Viel Zeit zur Akklimatisierung bleibt Patricia de Graat in der sächsischen Metropole nicht. Mit dem Halbfinale über ihre 1500 m starten am Samstag um 13.13 Uhr die 67. deutschen Hallenmeisterschaften in der Arena Leipzig, die sie noch von den Titelkämpfen 2016 kennt. „Deshalb bin ich mental ein bisschen darauf vorbereitet“, hofft die Herdeckerin auf gewohntes Umfeld, für die es ansonsten ein Neubeginn ist. „Fünf Monate habe ich gar nicht trainiert, anderthalb Jahre keine Bahn-Wettkämpfe bestritten“, weiß sie. Die Herdeckerin hatte sich eine Verletzung in der rechten Ferse zugezogen, ihre Plantarsehne - zuständig für die Stabilisierung des Fußlängsgewölbes und das Beugen der Zehen - war angerissen. Zu dieser Verletzung hatte sich dann auch noch eine Entzündung unter dem Fuß entwickelt, nur durch komplette Ruhestellung konnte der Fuß genesen. Erst im letzten Herbst stieg sie wieder ein, beim Trainingslager im italienischen Milano Marittima im Oktober war sie wieder voll belastbar. „Da konnte ich wieder auf Schnelligkeit umschalten, die erzielten Leistungen waren ermutigend“, sagt sie.

Zurück in den Wettkampfmodus fand die 21-Jährige, die nach ihrem Abitur im letzten Jahr am Herdecker Friedrich-Harkort-Gymnasium eine Ausbildung als Industriekauffrau in Essen begonnen hat und nach Dortmund gezogen ist, in der Hallensaison. Bei den Westfalenmeisterschaften in der Dortmunder Körnig-Halle Mitte Januar schaffte sie als Zweite in 2:10,60 Minuten die DM-Norm über 800 m, an gleicher Stelle gelang ihr das eine Woche später als Siegerin bei den NRW-Titelkämpfen in 4:28,49 Minuten über 1500 m.

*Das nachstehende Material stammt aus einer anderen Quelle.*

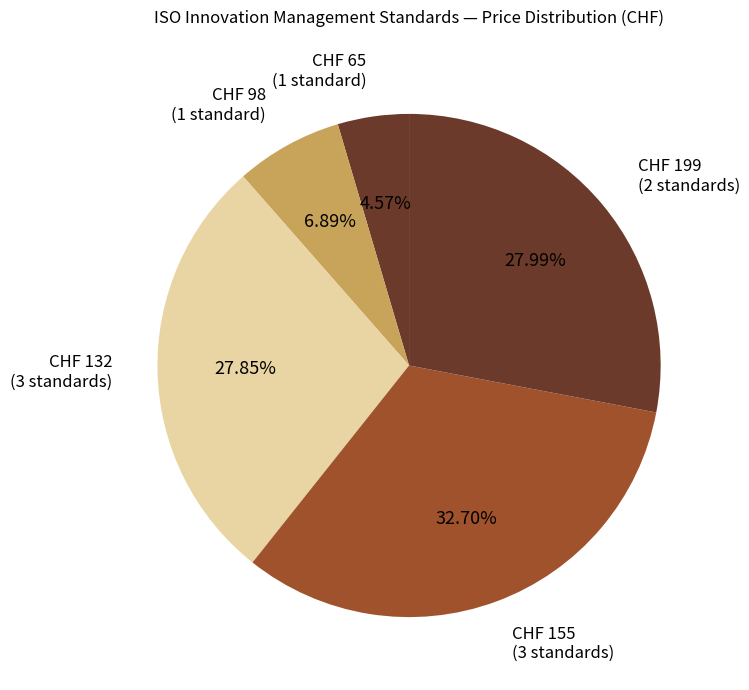

Count the number of slices in the pie.

5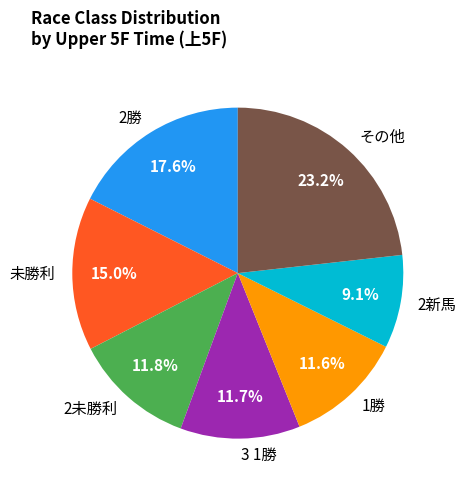

Combined, what portion of the pie is その他 and 3 1勝?

34.9%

Beim großen Indoor-Meeting ihrer LG Olympia in Dortmund vor großer Kulisse musste Patricia de Graat dann aber noch Lehrgeld zahlen. Im B-Finale über 800 m begann sie für ihre Verhältnisse zu schnell und musste sich am Ende mit 2:11,19 Minuten begnügen. „Zufrieden war ich da nicht, das Anfangstempo war für mich zu hoch“, sagt sie, „aber ich war lange aus dem Geschehen raus, da fehlte die Wettkampf-Routine. Ich weiß, dass ich mehr drauf habe - und das werde ich in Leipzig zeigen.“

Fuß macht keine Probleme

Das dann aber wohl - davon geht sie vor der konkreten Absprache mit Trainer Pierre Ayadi aus - über die längere 1500-m-Strecke, auf der ihre 4:28,49 die fünftbeste Zeit aller 20 Starterinnen sind. „Mein Ziel ist es, ins Finale zu kommen, es wäre das erste Mal bei den Frauen“, sagt die Herdeckerin, die in ihrem letzten Jahr auch bei den Juniorinnen startet: „Aber das muss ich erstmal schaffen, im Halbfinale wird viel taktiert werden.“ Und wenn es mit dem Finale gegen die nationale Elite klappt? „Mal schauen, was dann geht.“ Zumindest der lange malade Fuß soll sie nicht an einem starken Auftritt hindern. „Aktuell habe ich damit keine Probleme“, sagt sie, „ich arbeite in der Vor- und Nachbereitung des Trainings aber auch viel mehr daran.“ Angesichts der langen Zwangspause ist das nur allzu verständlich.